**What you are asked to do**
Please repeat the data word for word, from its first line through the line that contains "13 जून को भी ऐसा ही ऐसा", including that line.

**Provided data**
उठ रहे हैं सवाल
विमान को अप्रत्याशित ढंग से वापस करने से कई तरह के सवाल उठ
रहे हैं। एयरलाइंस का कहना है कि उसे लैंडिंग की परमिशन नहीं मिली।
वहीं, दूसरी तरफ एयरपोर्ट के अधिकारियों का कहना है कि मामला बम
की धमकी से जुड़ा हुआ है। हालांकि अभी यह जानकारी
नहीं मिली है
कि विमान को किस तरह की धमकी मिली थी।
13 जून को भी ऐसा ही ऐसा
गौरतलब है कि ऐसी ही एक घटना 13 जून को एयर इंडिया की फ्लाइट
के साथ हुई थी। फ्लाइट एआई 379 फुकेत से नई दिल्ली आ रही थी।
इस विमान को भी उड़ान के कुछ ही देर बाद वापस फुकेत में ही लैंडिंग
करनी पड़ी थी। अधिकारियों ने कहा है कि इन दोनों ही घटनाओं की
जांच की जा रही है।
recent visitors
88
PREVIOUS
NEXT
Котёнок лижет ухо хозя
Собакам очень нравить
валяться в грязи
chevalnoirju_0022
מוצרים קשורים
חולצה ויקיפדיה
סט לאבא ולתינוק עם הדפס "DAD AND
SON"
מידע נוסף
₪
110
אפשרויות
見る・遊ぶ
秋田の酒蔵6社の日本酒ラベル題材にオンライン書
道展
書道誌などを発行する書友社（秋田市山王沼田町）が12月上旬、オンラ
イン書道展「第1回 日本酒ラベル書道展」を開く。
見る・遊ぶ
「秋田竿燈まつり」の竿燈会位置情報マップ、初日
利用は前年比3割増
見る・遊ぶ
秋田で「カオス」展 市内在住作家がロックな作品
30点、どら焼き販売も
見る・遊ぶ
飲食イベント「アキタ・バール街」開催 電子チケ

**Output for this task**
उठ रहे हैं सवाल
विमान को अप्रत्याशित ढंग से वापस करने से कई तरह के सवाल उठ
रहे हैं। एयरलाइंस का कहना है कि उसे लैंडिंग की परमिशन नहीं मिली।
वहीं, दूसरी तरफ एयरपोर्ट के अधिकारियों का कहना है कि मामला बम
की धमकी से जुड़ा हुआ है। हालांकि अभी यह जानकारी
नहीं मिली है
कि विमान को किस तरह की धमकी मिली थी।
13 जून को भी ऐसा ही ऐसा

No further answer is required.